Perşembe günü FBI ile Siber Güvenlik ve Altyapı Güvenlik Ajansı, Akira fidye yazılımının uç cihazlardaki ve yedekleme sunucularındaki güvenlik açıklarından yararlanarak kritik sektörlere karşı aktif olarak saldırılar başlattığı konusunda uyardı.
Akira fidye yazılımının, Temmuz ayından itibaren SonicWall güvenlik duvarı müşterilerini hedef alan saldırılarda görülen artış da dahil olmak üzere, son aylarda bir dizi tehdit faaliyetiyle ilişkilendirildiği görüldü.

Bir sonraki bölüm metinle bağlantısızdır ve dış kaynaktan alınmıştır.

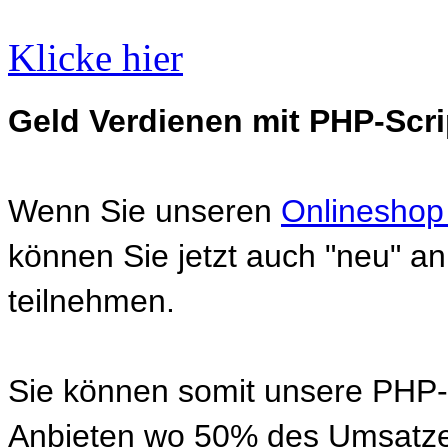
Klicke hier
Geld Verdienen mit PHP-Scri
Wenn Sie unseren
Onlineshop
können Sie jetzt auch "neu" 
teilnehmen.
Sie können somit unsere PHP-S
Anbieten wo 50% des Umsatze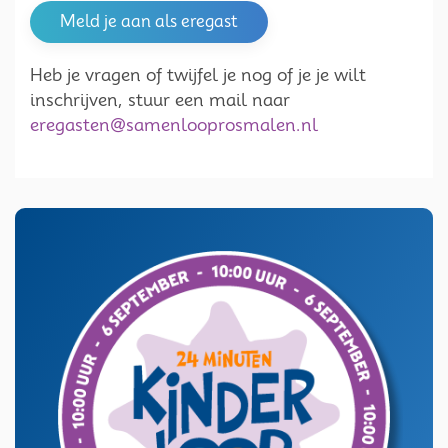
Meld je aan als eregast
Heb je vragen of twijfel je nog of je je wilt
inschrijven, stuur een mail naar
eregasten@samenlooprosmalen.nl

ABD’li yetkililer, Akira’nın bu aya kadar geniş bir saldırı yelpazesini genişlettiği ve bilgisayar korsanlarının diğer tehdit gruplarıyla işbirliği yaptığı konusunda uyardı.

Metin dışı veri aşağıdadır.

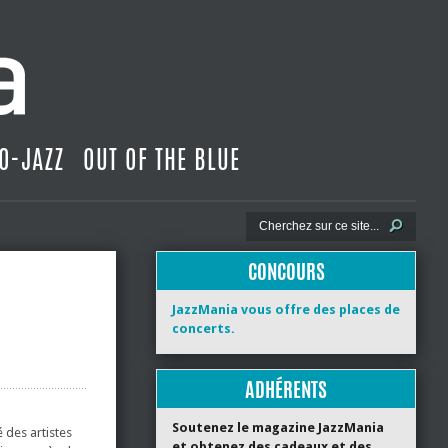
O-JAZZ
OUT OF THE BLUE
CONCOURS
JazzMania vous offre des places de
concerts.
ADHÉRENTS
Soutenez le magazine JazzMania
 des artistes
et obtenez des cadeaux et des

CISA Siber Güvenlik Bölümü yönetici yardımcısı Nick Andersen, Perşembe günkü konferans görüşmesinde gazetecilere verdiği demeçte, “Bu grup öncelikle küçük, orta ölçekli işletmelere saldırıyor, ancak aynı zamanda çeşitli sektörlerdeki daha büyük kuruluşlara da saldırıyor” dedi.
Hedefler arasında imalat, eğitim, sağlık, bilişim, finans, gıda ve tarım şirketleri de yer alıyor.
FBI Siber Bölümü müdür yardımcısı Brett Leatherman, Eylül ayı itibarıyla grubun bu saldırılardan 244 milyon dolardan fazla gelir elde ettiğini söyledi.
FBI ve CISA’nın güncellenmiş bir tavsiye belgesine göre grup, kimlik bilgilerini çalarak veya CVE-2024-40766 gibi güvenlik açıklarından yararlanarak SonicWall ürünleri de dahil olmak üzere VPN’leri hedef aldı.
Bu yılın başlarında grup, çok faktörlü kimlik doğrulaması olmayan bir VPN aracılığıyla erişim elde etti. Grup, CVE-2020-3259 ve CVE-2023-20269 dahil olmak üzere Cisco ürünlerindeki güvenlik açıklarından yararlandı.
Grup, sistem içinde kalıcılığı sürdürmek için AnyDesk veya LogMeIn gibi uzaktan erişim araçlarını kötüye kullandı.
Danışmana göre Akira, verileri şifrelemek ve Tor ağındaki verileri sızdırmakla tehdit etmek için çift gasp yöntemi kullandı.